═════ Available records ═════
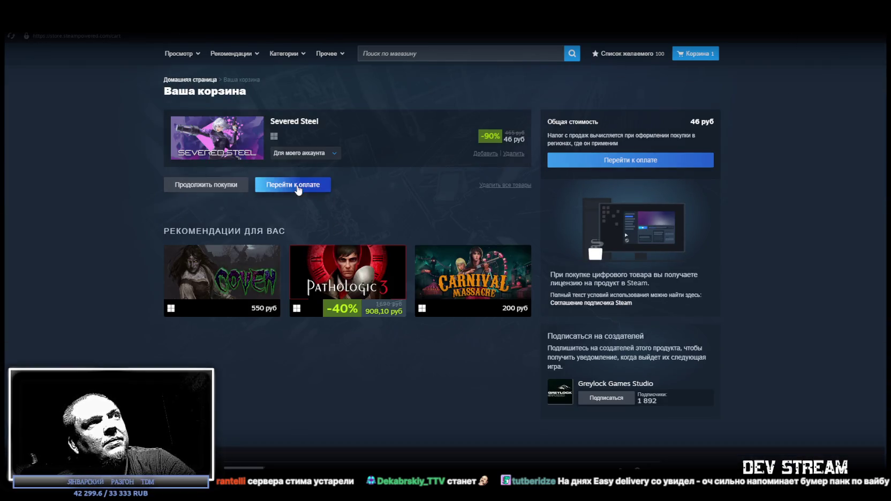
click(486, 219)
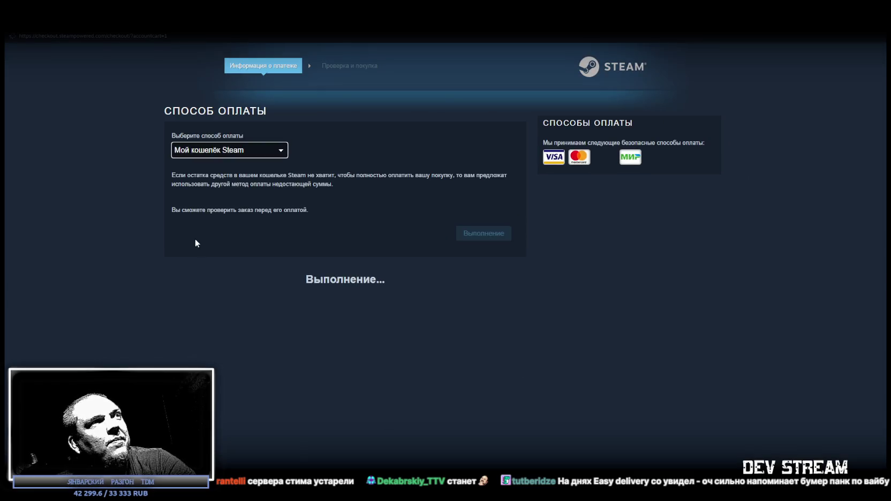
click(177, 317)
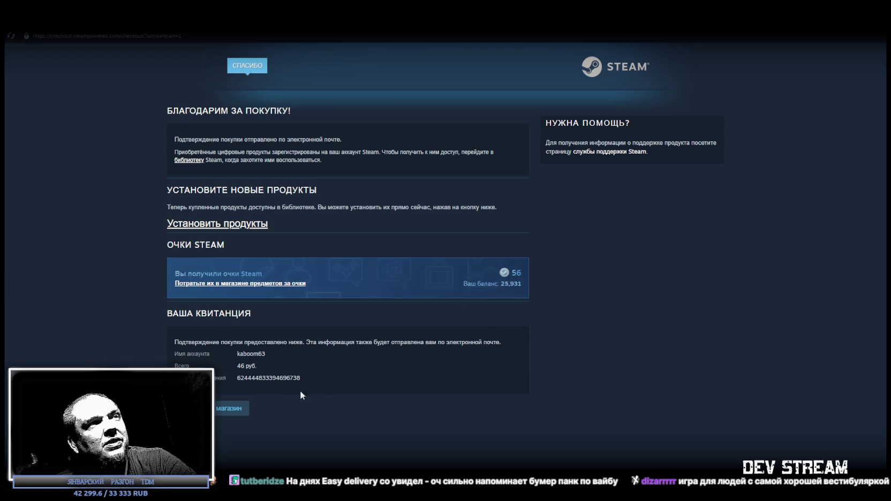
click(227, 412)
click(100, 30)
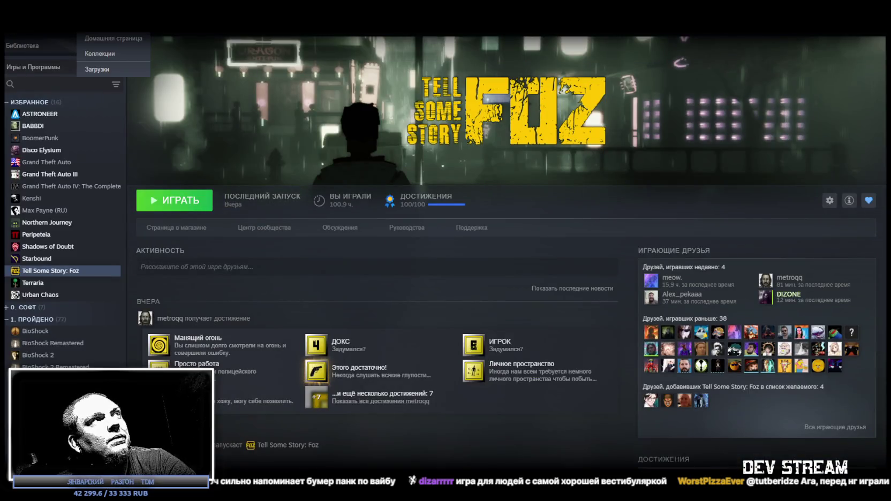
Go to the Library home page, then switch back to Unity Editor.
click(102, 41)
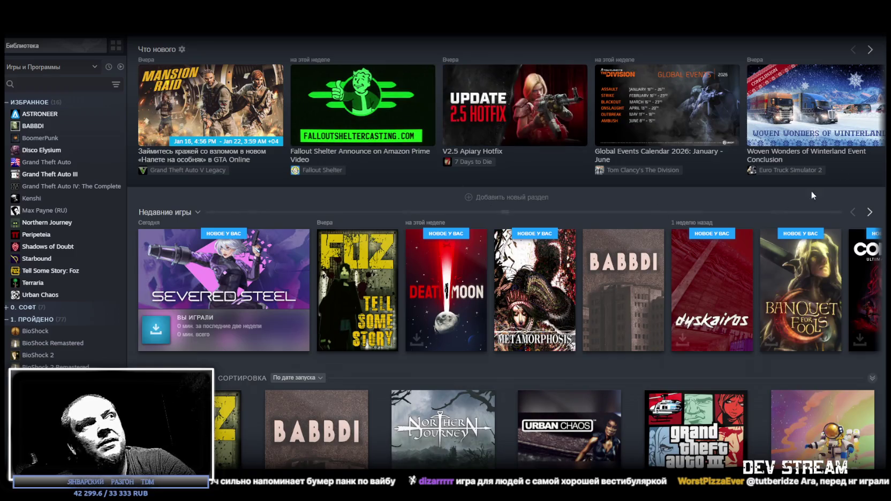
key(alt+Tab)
═════
» **What needs to be done**
Which lines run from the one containing "click(177, 317)" to the end of the data above? Set down those lines exactly, and only those, without any pictures.

» **Solved problem**
click(177, 317)
click(227, 412)
click(100, 30)
Go to the Library home page, then switch back to Unity Editor.
click(102, 41)
key(alt+Tab)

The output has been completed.